→ TESTO DEL DOCUMENTO
5 ragazzi facenti capo a The Borderline, un collettivo romano di giovanissimi youtuber con un seguito di 600mila followers, già autori di diversi video estremi e sfide social, mercoledì 14 giugno erano alle prese con una sfida fisicamente e mentalmente coinvolgente: “50 ore su una Lamborghini”.

 

L’obiettivo era vivere per 50 ore di fila sul Suv Lamborghini Urus preso a noleggio, secondo i piani i ragazzi lo avrebbero guidato dandosi il cambio al volante, ma senza mai lasciare la vettura.

→ ELENCO DATI
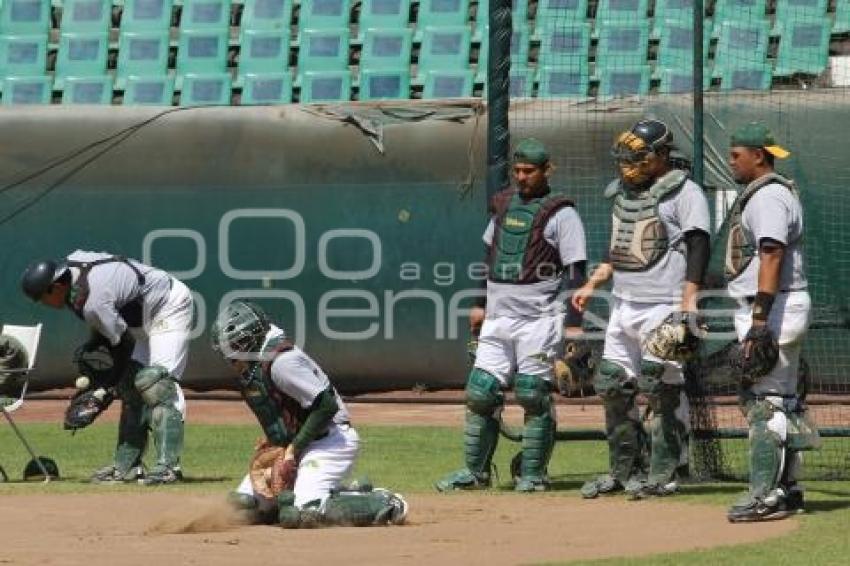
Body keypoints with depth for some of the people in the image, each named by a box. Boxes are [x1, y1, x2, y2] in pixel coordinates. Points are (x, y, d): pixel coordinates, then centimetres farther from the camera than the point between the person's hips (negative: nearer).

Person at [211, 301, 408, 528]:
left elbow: (327, 405, -25)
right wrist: (275, 440, 6)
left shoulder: (282, 363, -21)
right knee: (243, 502, 6)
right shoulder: (257, 367, 9)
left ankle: (384, 504, -7)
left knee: (304, 513, -28)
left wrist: (295, 448, -20)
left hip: (330, 440, -11)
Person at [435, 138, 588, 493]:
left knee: (533, 396, -5)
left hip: (539, 320, -6)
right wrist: (482, 304, 21)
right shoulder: (503, 205, 14)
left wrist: (573, 324, -15)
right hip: (498, 317, 6)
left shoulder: (560, 214, -5)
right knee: (480, 393, 4)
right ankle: (475, 471, 11)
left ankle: (533, 474, 4)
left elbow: (575, 272, -9)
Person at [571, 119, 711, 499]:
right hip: (623, 306, 8)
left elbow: (698, 247, -14)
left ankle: (663, 475, 0)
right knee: (612, 386, 8)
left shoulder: (684, 193, -7)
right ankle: (624, 471, 17)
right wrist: (591, 285, 18)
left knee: (662, 390, -7)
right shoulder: (625, 192, 17)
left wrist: (688, 303, -21)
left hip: (663, 307, -8)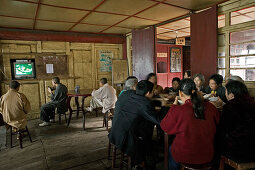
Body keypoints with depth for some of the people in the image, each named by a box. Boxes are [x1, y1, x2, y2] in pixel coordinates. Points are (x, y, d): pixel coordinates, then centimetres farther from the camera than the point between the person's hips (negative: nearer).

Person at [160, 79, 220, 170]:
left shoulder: (178, 111, -27)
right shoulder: (210, 107, -14)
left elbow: (165, 126, -9)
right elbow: (217, 121, 9)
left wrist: (174, 105, -3)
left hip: (185, 157, -4)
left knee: (171, 149, 27)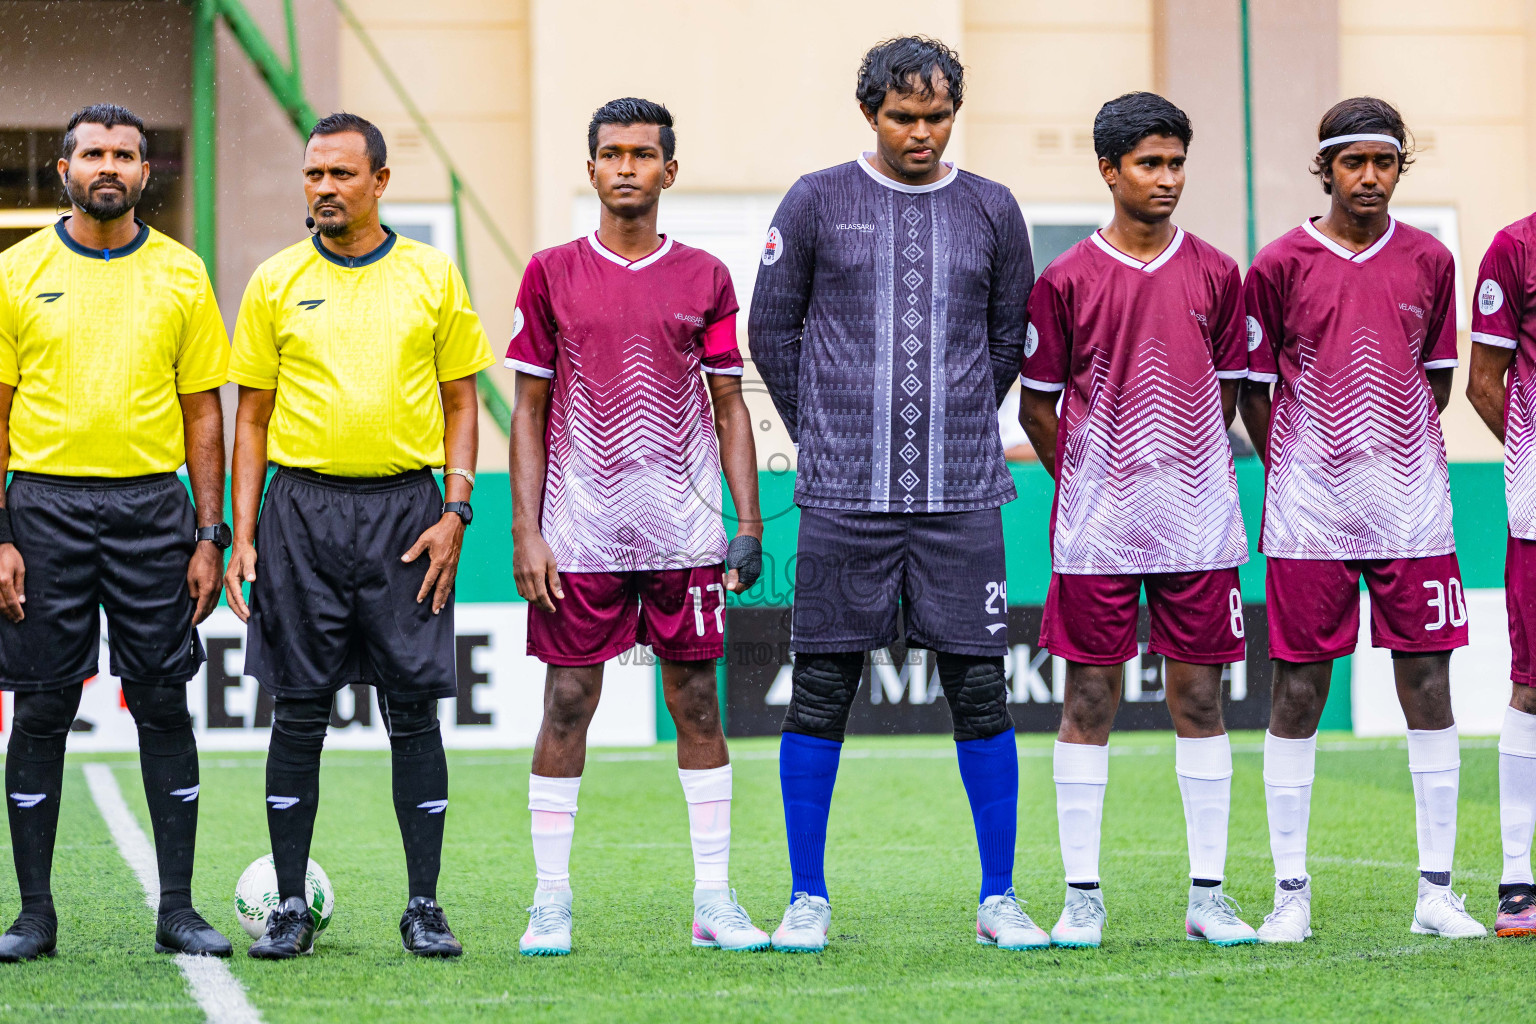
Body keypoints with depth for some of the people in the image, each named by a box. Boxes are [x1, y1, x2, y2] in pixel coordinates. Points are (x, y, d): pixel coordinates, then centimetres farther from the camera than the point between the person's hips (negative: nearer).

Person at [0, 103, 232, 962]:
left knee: (164, 704, 1)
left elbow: (202, 413, 8)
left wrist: (210, 535, 2)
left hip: (152, 507, 1)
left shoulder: (180, 274, 6)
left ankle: (178, 909, 8)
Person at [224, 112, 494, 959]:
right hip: (301, 507, 1)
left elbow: (461, 402, 9)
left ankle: (424, 908, 6)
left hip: (405, 508, 0)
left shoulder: (432, 278, 6)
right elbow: (252, 415, 9)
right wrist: (242, 533, 1)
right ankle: (291, 908, 9)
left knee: (413, 711, -1)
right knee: (298, 714, 2)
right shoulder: (276, 283, 6)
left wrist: (455, 510, -3)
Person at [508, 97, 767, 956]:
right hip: (580, 534, -1)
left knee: (698, 703, 3)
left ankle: (715, 900, 8)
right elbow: (530, 410, 5)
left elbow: (729, 407, 9)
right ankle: (551, 902, 6)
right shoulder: (553, 274, 4)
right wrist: (526, 532, -2)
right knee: (567, 706, 0)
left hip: (683, 533, 1)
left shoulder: (704, 279, 6)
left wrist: (749, 525, 1)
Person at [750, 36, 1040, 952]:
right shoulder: (817, 204, 3)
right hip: (844, 498, -1)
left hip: (961, 496, 1)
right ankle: (808, 898, 11)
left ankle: (1000, 899, 9)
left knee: (980, 689, 0)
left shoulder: (991, 212, 9)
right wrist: (825, 438, 8)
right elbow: (772, 329, 9)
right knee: (821, 691, 1)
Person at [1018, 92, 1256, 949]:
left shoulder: (1216, 275, 5)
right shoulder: (1066, 281, -1)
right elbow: (1037, 403, 5)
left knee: (1200, 694, 4)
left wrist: (1186, 477, 8)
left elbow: (1225, 393, 12)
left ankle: (1209, 895, 8)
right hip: (1094, 527, -2)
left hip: (1197, 523, 2)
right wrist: (1089, 483, 4)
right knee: (1090, 698, 2)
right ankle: (1082, 896, 7)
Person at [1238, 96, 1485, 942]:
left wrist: (1394, 454, 11)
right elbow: (1253, 386, 7)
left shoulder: (1428, 262, 6)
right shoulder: (1280, 265, -1)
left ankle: (1435, 892, 7)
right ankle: (1291, 892, 8)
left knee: (1428, 685, 1)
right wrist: (1295, 473, 6)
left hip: (1411, 508, 2)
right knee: (1296, 693, 0)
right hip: (1308, 518, -2)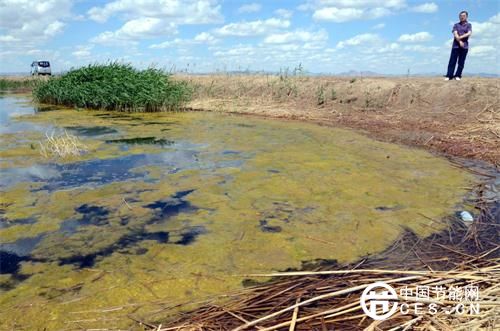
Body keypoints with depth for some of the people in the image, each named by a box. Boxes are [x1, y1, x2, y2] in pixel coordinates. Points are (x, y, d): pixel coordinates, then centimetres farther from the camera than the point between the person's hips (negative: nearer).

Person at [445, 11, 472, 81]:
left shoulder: (469, 25, 11)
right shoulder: (456, 25, 12)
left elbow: (469, 33, -6)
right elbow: (455, 34, -2)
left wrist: (460, 37, -16)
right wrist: (459, 41, -15)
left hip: (464, 46, 0)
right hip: (456, 45, 0)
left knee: (461, 62, 0)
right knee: (452, 61, -5)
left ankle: (458, 75, 4)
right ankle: (449, 75, -6)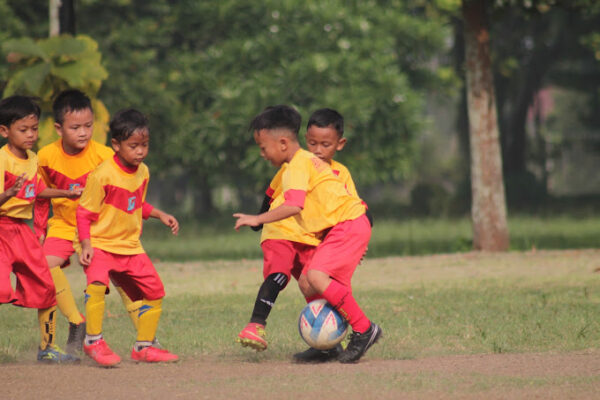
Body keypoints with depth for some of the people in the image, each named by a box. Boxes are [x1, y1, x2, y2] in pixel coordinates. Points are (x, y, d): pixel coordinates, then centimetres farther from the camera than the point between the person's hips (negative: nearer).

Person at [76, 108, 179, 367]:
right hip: (101, 245, -7)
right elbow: (84, 212, -13)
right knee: (97, 283, -32)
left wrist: (160, 215, 10)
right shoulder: (102, 175, -18)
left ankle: (144, 346, 22)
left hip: (131, 247, 7)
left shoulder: (142, 172, 5)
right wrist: (86, 245, -22)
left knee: (154, 291, 7)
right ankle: (93, 341, -17)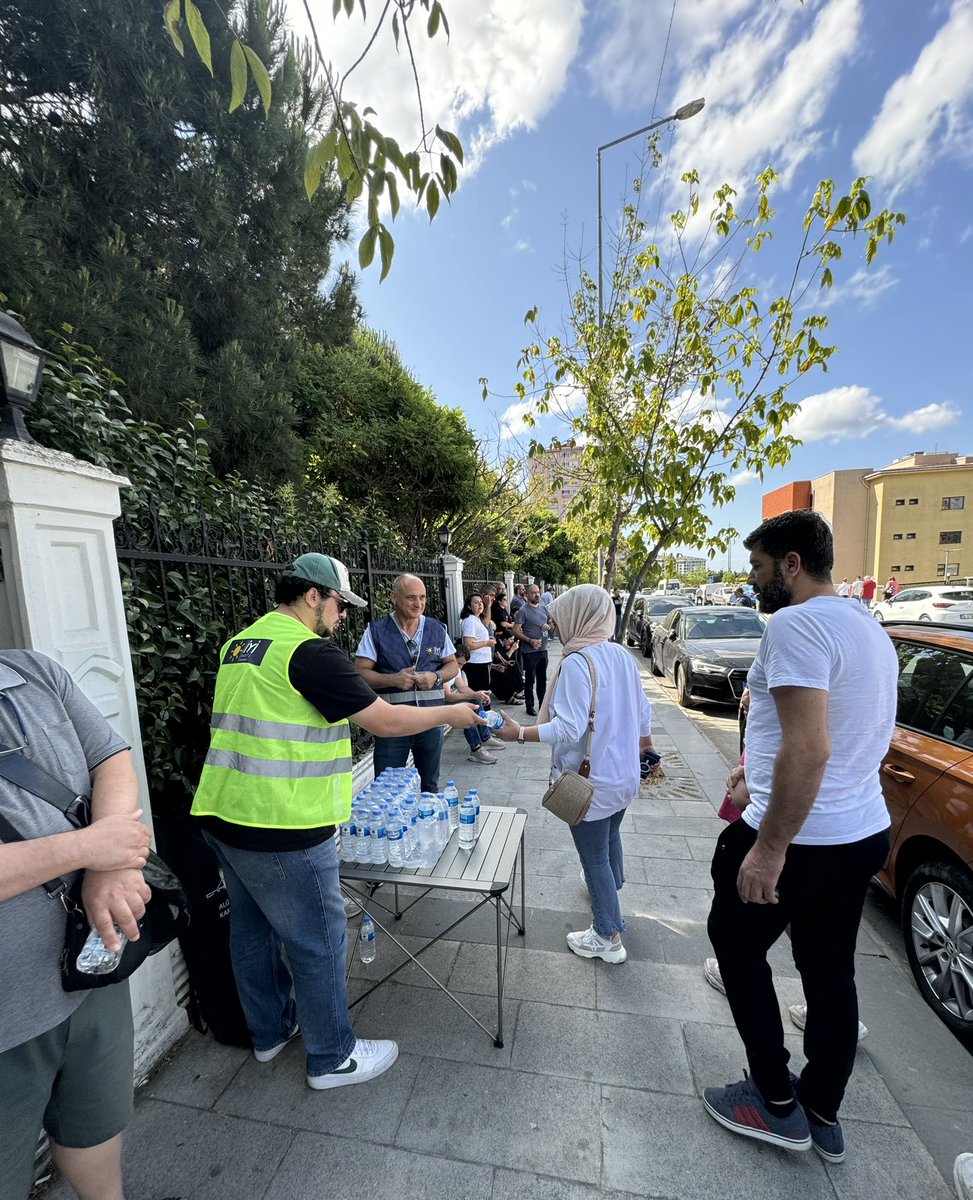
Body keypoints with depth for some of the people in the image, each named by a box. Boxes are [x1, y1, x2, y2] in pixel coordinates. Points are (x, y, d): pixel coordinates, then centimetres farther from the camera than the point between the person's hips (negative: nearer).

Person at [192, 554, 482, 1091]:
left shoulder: (238, 645, 8)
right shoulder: (310, 651, -21)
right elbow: (385, 720, -21)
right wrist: (451, 712, -7)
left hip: (223, 815, 10)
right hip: (283, 829, -9)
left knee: (252, 928, 24)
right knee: (317, 943, 10)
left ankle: (270, 1031, 46)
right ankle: (333, 1058, 31)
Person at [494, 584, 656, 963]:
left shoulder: (577, 662, -25)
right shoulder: (622, 655, -1)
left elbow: (569, 729, -29)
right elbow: (643, 713, 7)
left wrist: (520, 733, -20)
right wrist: (645, 748, 23)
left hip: (592, 782, -8)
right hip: (624, 774, 9)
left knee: (594, 858, 12)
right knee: (610, 835, 32)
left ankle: (608, 938, 31)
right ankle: (611, 888, 59)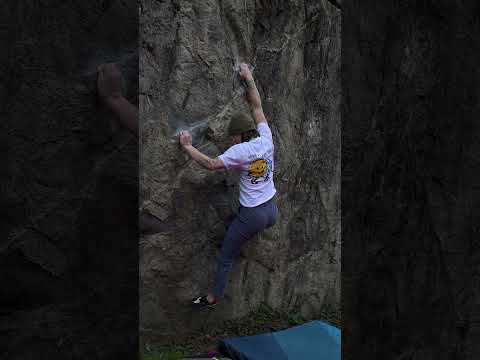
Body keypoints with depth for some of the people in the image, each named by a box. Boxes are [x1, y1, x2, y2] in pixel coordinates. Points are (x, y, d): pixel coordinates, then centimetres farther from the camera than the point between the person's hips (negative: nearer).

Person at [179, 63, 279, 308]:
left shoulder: (240, 151, -17)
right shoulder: (266, 140, -1)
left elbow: (211, 164, -22)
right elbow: (257, 107, 10)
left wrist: (188, 146, -12)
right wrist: (249, 80, 20)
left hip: (251, 216, -5)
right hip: (273, 212, 5)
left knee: (225, 257, 12)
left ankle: (214, 297, 24)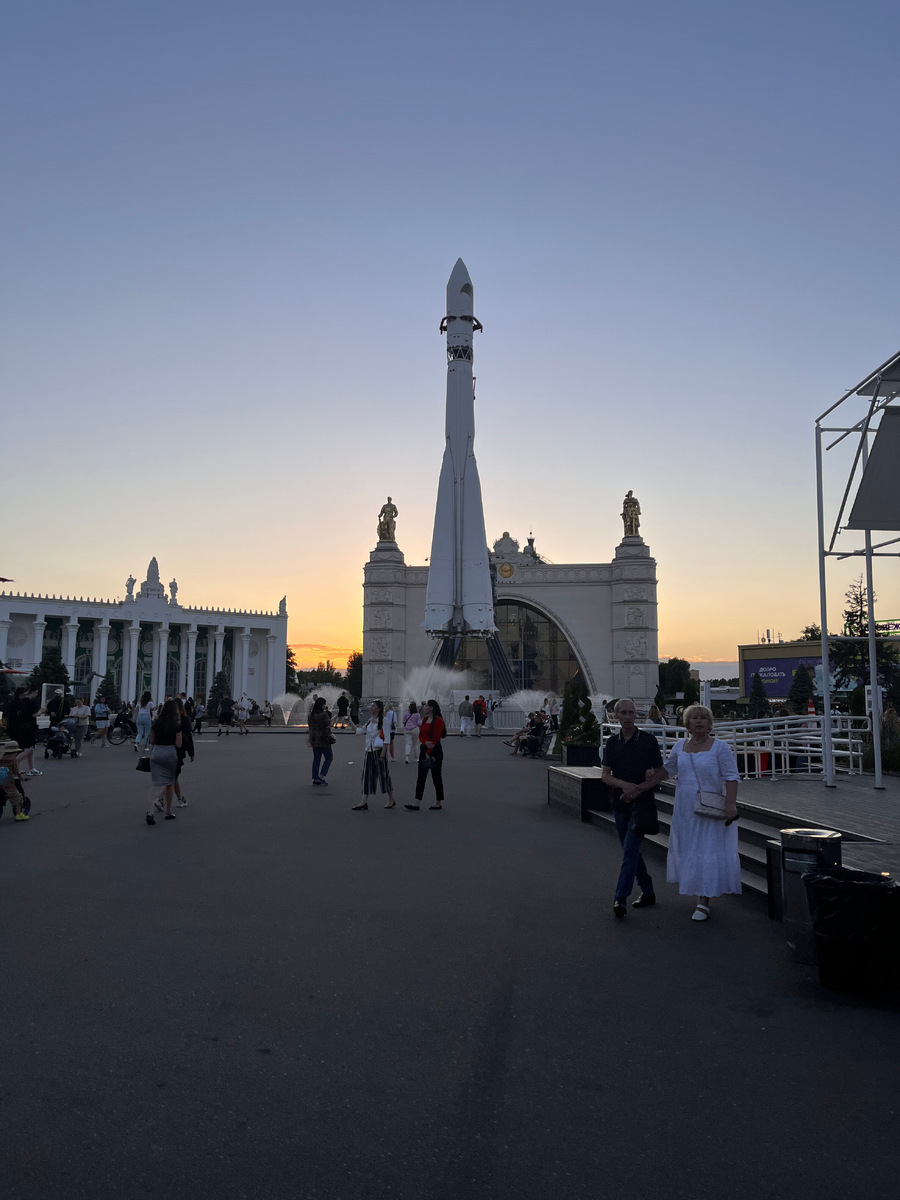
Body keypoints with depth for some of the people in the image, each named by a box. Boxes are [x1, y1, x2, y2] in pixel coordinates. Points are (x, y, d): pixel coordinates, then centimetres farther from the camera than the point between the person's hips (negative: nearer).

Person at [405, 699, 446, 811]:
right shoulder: (425, 719, 11)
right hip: (424, 749, 8)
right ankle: (417, 804, 6)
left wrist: (429, 753, -17)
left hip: (435, 751, -8)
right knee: (421, 777, 5)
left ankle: (439, 803, 15)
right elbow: (420, 735, 9)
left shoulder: (438, 720, -13)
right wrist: (425, 742, -13)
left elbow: (436, 739, -17)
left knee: (436, 777, 3)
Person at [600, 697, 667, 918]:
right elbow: (605, 774, 0)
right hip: (620, 803, 5)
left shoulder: (647, 740, -6)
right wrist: (624, 785, -19)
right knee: (631, 850, 14)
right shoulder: (612, 741, 4)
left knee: (630, 850, -12)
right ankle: (647, 892, 29)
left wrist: (638, 789, -16)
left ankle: (621, 898, -12)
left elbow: (660, 773, -4)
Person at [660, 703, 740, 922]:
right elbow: (667, 769, 21)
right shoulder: (680, 747, 7)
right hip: (685, 810, 5)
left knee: (708, 852, -4)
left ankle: (703, 902, 1)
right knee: (687, 850, 11)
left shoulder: (719, 747, -7)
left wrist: (730, 804, -21)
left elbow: (731, 777, -11)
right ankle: (701, 895, 29)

→ CONSEGNA
Riporta il passo del testo sulla sfida in Lamborghini da "L’obiettivo era vivere" fino a "lasciare la vettura." compreso. Le voci non hanno alcun legame con il testo sulla sfida in Lamborghini.

→ RISPOSTA
L’obiettivo era vivere per 50 ore di fila sul Suv Lamborghini Urus preso a noleggio, secondo i piani i ragazzi lo avrebbero guidato dandosi il cambio al volante, ma senza mai lasciare la vettura.